■ Information:
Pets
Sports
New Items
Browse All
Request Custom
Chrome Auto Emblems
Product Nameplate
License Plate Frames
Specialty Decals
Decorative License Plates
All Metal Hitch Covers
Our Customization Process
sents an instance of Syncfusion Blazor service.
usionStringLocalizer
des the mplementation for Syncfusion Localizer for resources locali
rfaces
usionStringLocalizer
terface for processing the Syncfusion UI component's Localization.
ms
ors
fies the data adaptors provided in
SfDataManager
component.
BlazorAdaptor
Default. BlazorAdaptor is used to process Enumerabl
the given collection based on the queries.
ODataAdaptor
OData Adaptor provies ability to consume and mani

■ What needs to be done: Every line that holds the word "component" should be copied from the records above.

■ Output for this task:
terface for processing the Syncfusion UI component's Localization.
component.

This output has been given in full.